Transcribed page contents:
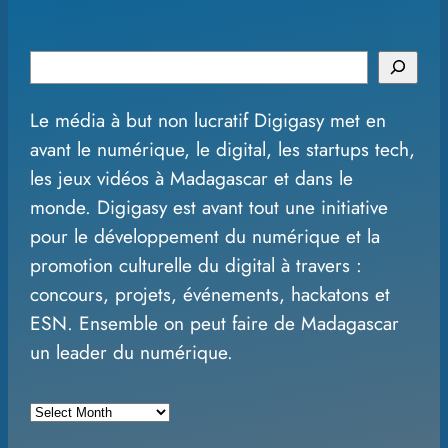
S
e
Le média à but non lucratif Digigasy met en
a
avant le numérique, le digital, les startups tech,
r
les jeux vidéos à Madagascar et dans le
c
monde. Digigasy est avant tout une initiative
h
pour le développement du numérique et la
promotion culturelle du digital à travers :
concours, projets, événements, hackatons et
ESN. Ensemble on peut faire de Madagascar
un leader du numérique.
A
r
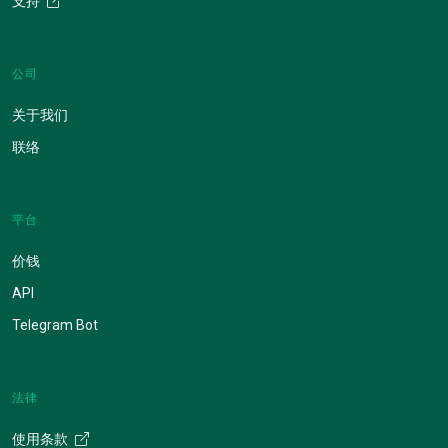
支持
公司
关于我们
联络
平台
价钱
API
Telegram Bot
法律
使用条款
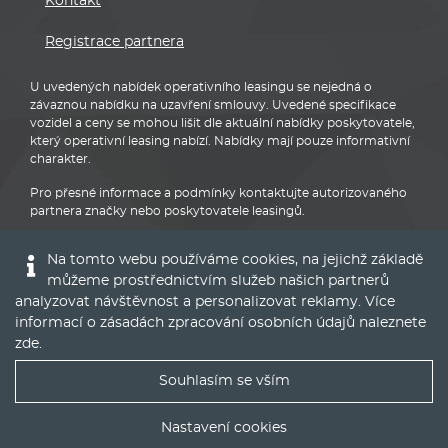
Kontakt
Registrace partnera
U uvedených nabídek operativního leasingu se nejedná o
závaznou nabídku na uzavření smlouvy. Uvedené specifikace
vozidel a ceny se mohou lišit dle aktuální nabídky poskytovatele,
který operativní leasing nabízí. Nabídky mají pouze informativní
charakter.
Pro přesné informace a podmínky kontaktujte autorizovaného
partnera značky nebo poskytovatele leasingů.
Na tomto webu používáme cookies, na jejichž základě
můžeme prostřednictvím služeb našich partnerů
analyzovat návštěvnost a personalizovat reklamy. Více
informací o zásadách zpracování osobních údajů naleznete
Audi
zde
.
Souhlasím se vším
Nejlepší nabídky operáku do Vašeho emailu
Nastavení cookies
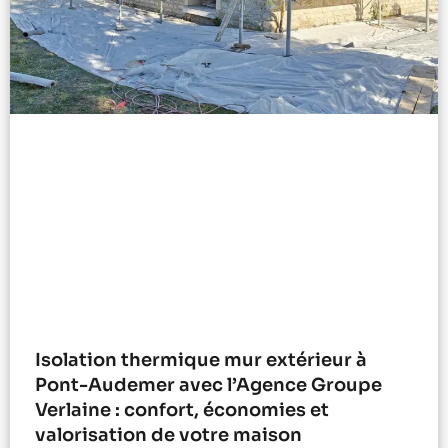
Isolation thermique mur extérieur à
Pont-Audemer avec l’Agence Groupe
Verlaine : confort, économies et
valorisation de votre maison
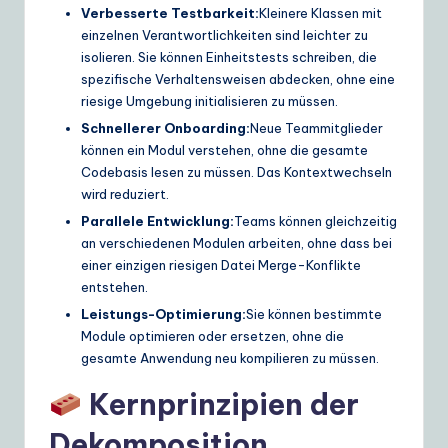
Verbesserte Testbarkeit:
Kleinere Klassen mit
einzelnen Verantwortlichkeiten sind leichter zu
isolieren. Sie können Einheitstests schreiben, die
spezifische Verhaltensweisen abdecken, ohne eine
riesige Umgebung initialisieren zu müssen.
Schnellerer Onboarding:
Neue Teammitglieder
können ein Modul verstehen, ohne die gesamte
Codebasis lesen zu müssen. Das Kontextwechseln
wird reduziert.
Parallele Entwicklung:
Teams können gleichzeitig
an verschiedenen Modulen arbeiten, ohne dass bei
einer einzigen riesigen Datei Merge-Konflikte
entstehen.
Leistungs-Optimierung:
Sie können bestimmte
Module optimieren oder ersetzen, ohne die
gesamte Anwendung neu kompilieren zu müssen.
Kernprinzipien der
Dekomposition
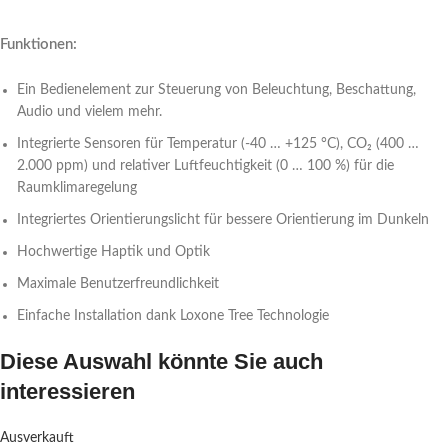
Funktionen:
Ein Bedienelement zur Steuerung von Beleuchtung, Beschattung,
Audio und vielem mehr.
Integrierte Sensoren für Temperatur (-40 … +125 °C), CO₂ (400 …
2.000 ppm) und relativer Luftfeuchtigkeit (0 … 100 %) für die
Raumklimaregelung
Integriertes Orientierungslicht für bessere Orientierung im Dunkeln
Hochwertige Haptik und Optik
Maximale Benutzerfreundlichkeit
Einfache Installation dank Loxone Tree Technologie
Diese Auswahl könnte Sie auch
interessieren
Ausverkauft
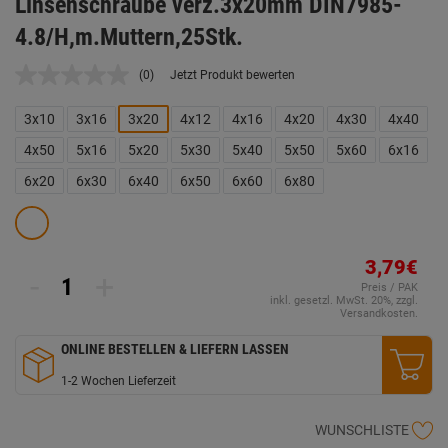
Linsenschraube verz.3x20mm DIN7985-
4.8/H,m.Muttern,25Stk.
(0)
Jetzt Produkt bewerten
Kein
Beurteilungswert.
Link
3x10
3x16
3x20
4x12
4x16
4x20
4x30
4x40
auf
derselben
4x50
5x16
5x20
5x30
5x40
5x50
5x60
6x16
Seite.
6x20
6x30
6x40
6x50
6x60
6x80
3,79€
-
+
Preis / PAK
inkl. gesetzl. MwSt. 20%, zzgl.
Versandkosten.
ONLINE BESTELLEN & LIEFERN LASSEN
1-2 Wochen Lieferzeit
WUNSCHLISTE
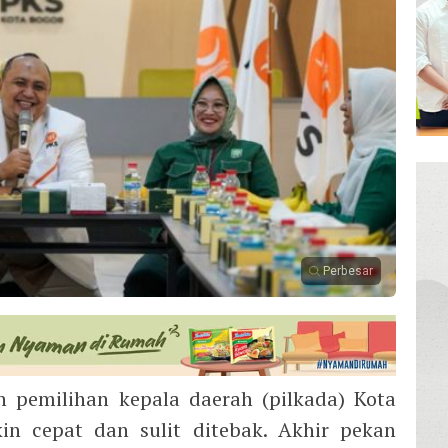
Perbesar
 pemilihan kepala daerah (pilkada) Kota
kin cepat dan sulit ditebak. Akhir pekan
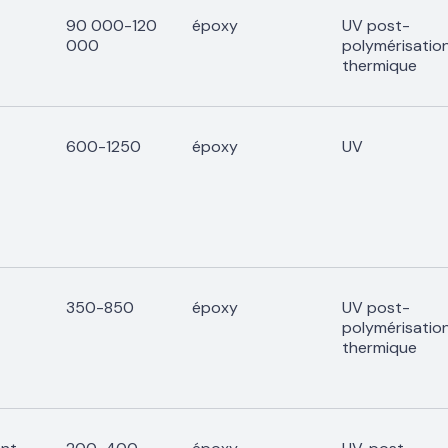
90 000-120
époxy
UV post-
000
polymérisatio
thermique
600-1250
époxy
UV
350-850
époxy
UV post-
polymérisatio
thermique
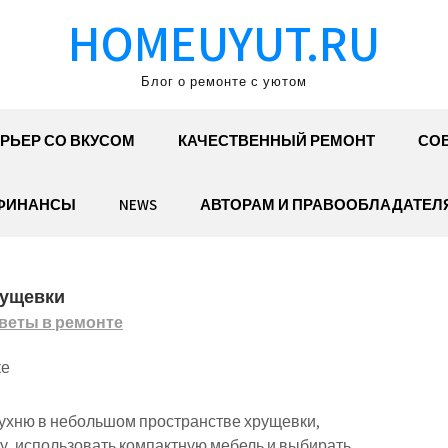
HOMEUYUT.RU
Блог о ремонте с уютом
РЬЕР СО ВКУСОМ
КАЧЕСТВЕННЫЙ РЕМОНТ
СОВ
ФИНАНСЫ
NEWS
АВТОРАМ И ПРАВООБЛАДАТЕЛ
рущевки
веты в ремонте
ке
кухню в небольшом пространстве хрущевки,
, использовать компактную мебель и выбирать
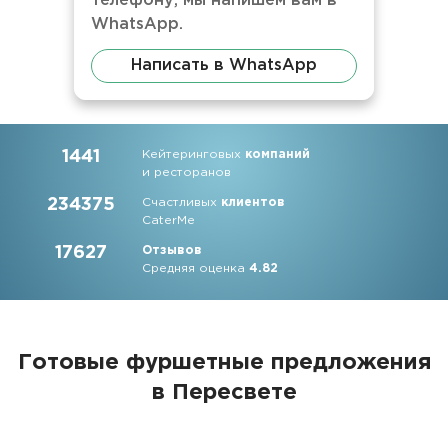
телефону, мы напишем вам в
WhatsApp.
Написать в WhatsApp
1441
Кейтеринговых
компаний
и ресторанов
234375
Счастливых
клиентов
CaterMe
17627
Отзывов
Средняя оценка
4.82
Готовые фуршетные предложения
в Пересвете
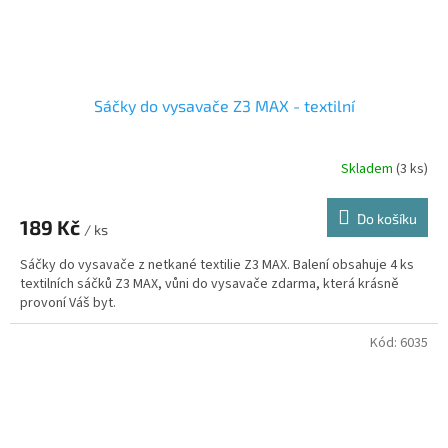
Sáčky do vysavače Z3 MAX - textilní
Skladem
(3 ks)
Do košíku
189 Kč
/ ks
Sáčky do vysavače z netkané textilie Z3 MAX. Balení obsahuje 4 ks
textilních sáčků Z3 MAX, vůni do vysavače zdarma, která krásně
provoní Váš byt.
Kód:
6035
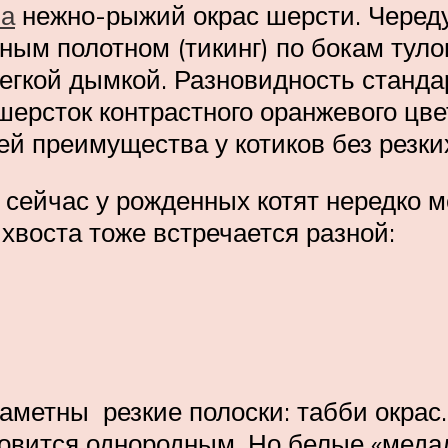
ла
нежно-рыжий окрас шерсти. Черед
ым полотном (тикинг) по бокам туло
егкой дымкой. Разновидность станда
ерсток контрастного оранжевого цвет
й преимущества у котиков без резких
сейчас у рожденных котят нередко м
 хвоста тоже встречается разной:
аметны резкие полоски: табби окрас.
овится однородным. Но белые «медал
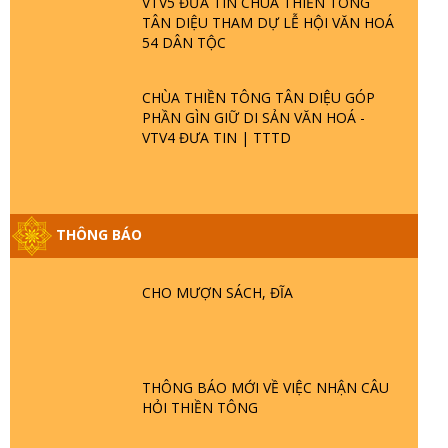
VTV5 ĐƯA TIN CHÙA THIỀN TÔNG
TÂN DIỆU THAM DỰ LỄ HỘI VĂN HOÁ
54 DÂN TỘC
CHÙA THIỀN TÔNG TÂN DIỆU GÓP
PHẦN GÌN GIỮ DI SẢN VĂN HOÁ -
VTV4 ĐƯA TIN | TTTD
GIẢI ĐÁP ĐẶC BIỆT P25 - SUỐT 49 NĂM
THÔNG BÁO
PHẬT KHÔNG NÓI? HỘI LONG HOA LÀ
HỘI GÌ? TỬ VÌ ĐẠO
CHO MƯỢN SÁCH, ĐĨA
GIẢI ĐÁP ĐẶC BIỆT P24 - TÁNH PHẬT
ĐƯỢC HÌNH THÀNH NHƯ THẾ NÀO?
PHẬT GIỚI CÓ THỜI GIAN KHÔNG? |
TTTD
THÔNG BÁO MỚI VỀ VIỆC NHẬN CÂU
HỎI THIỀN TÔNG
GIẢI ĐÁP ĐẶC BIỆT P23 - THIÊN ĐÀNG Ở
ĐÂU? ĐỊA NGỤC Ở ĐÂU? ĐỨC CHÚA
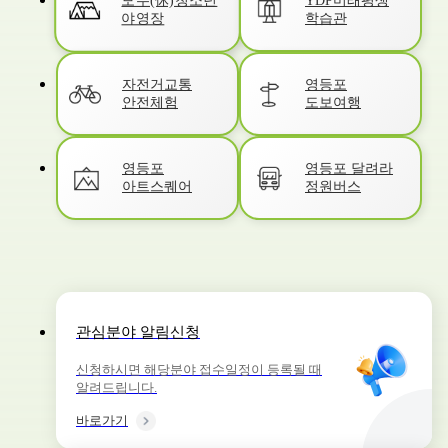
모두(休)청소년
YDP미래평생
학습관
야영장
자전거교통
영등포
안전체험
도보여행
영등포
영등포 달려라
아트스퀘어
정원버스
관심분야 알림신청
신청하시면 해당분야 접수일정이 등록될 때
알려드립니다.
바로가기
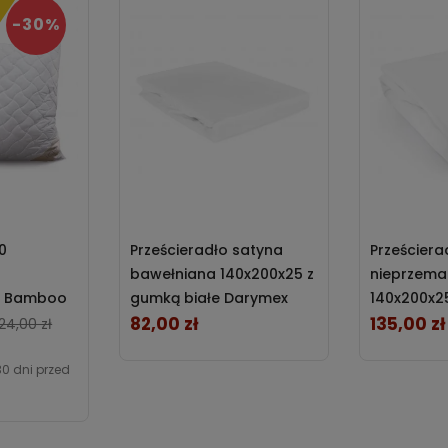
-30%
0
Prześcieradło satyna
Prześciera
bawełniana 140x200x25 z
nieprzema
a Bamboo
gumką białe Darymex
140x200x25
z zamkiem
82,00 zł
gumką bia
135,00 zł
Cena
Cena
Cena
124,00 zł
30 dni przed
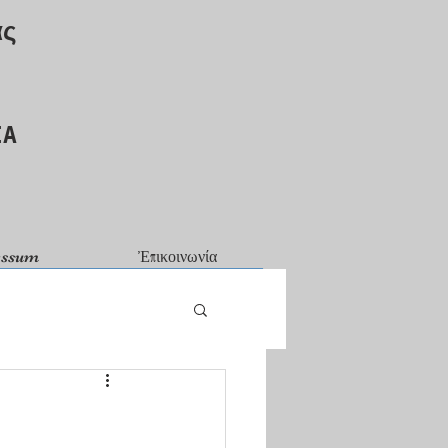
ας
ΙΑ
essum
Ἐπικοινωνία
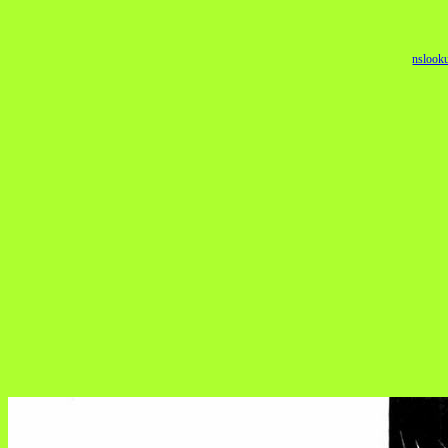
nslook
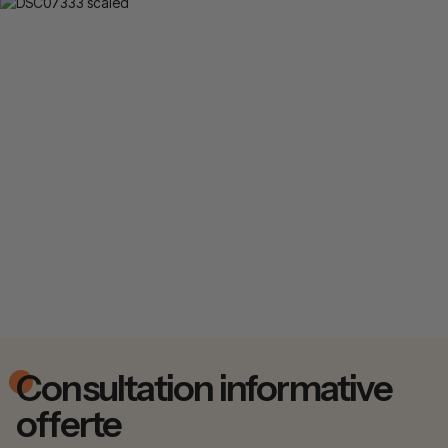
Consultation informative
offerte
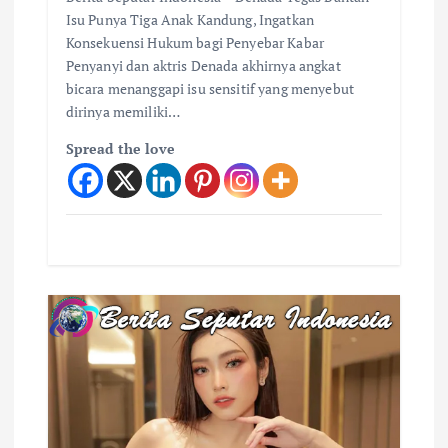
Isu Punya Tiga Anak Kandung, Ingatkan
Konsekuensi Hukum bagi Penyebar Kabar
Penyanyi dan aktris Denada akhirnya angkat
bicara menanggapi isu sensitif yang menyebut
dirinya memiliki…
Spread the love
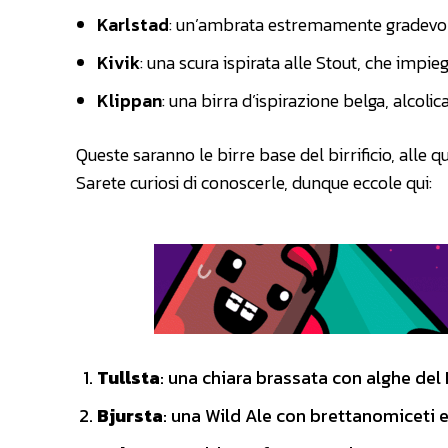
Karlstad
: un’ambrata estremamente gradevol
Kivik
: una scura ispirata alle Stout, che impie
Klippan
: una birra d’ispirazione belga, alcol
Queste saranno le birre base del birrificio, alle qu
Sarete curiosi di conoscerle, dunque eccole qui:
Tullsta
: una chiara brassata con alghe de
Bjursta
: una Wild Ale con brettanomiceti 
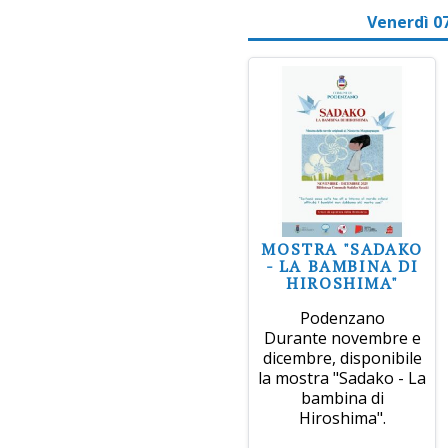
Venerdì 0
MOSTRA "SADAKO
- LA BAMBINA DI
HIROSHIMA"
Podenzano
Durante novembre e
dicembre, disponibile
la mostra "Sadako - La
bambina di
Hiroshima".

* _TO-DO ITEM_
Could you set down verbatim the lines from the beginning of the entries above through the line containing "promotion culturelle du", both included, leaving out the pictures?

* _REPLY_
S
e
Le média à but non lucratif Digigasy met en
a
avant le numérique, le digital, les startups tech,
r
les jeux vidéos à Madagascar et dans le
c
monde. Digigasy est avant tout une initiative
h
pour le développement du numérique et la
promotion culturelle du digital à travers :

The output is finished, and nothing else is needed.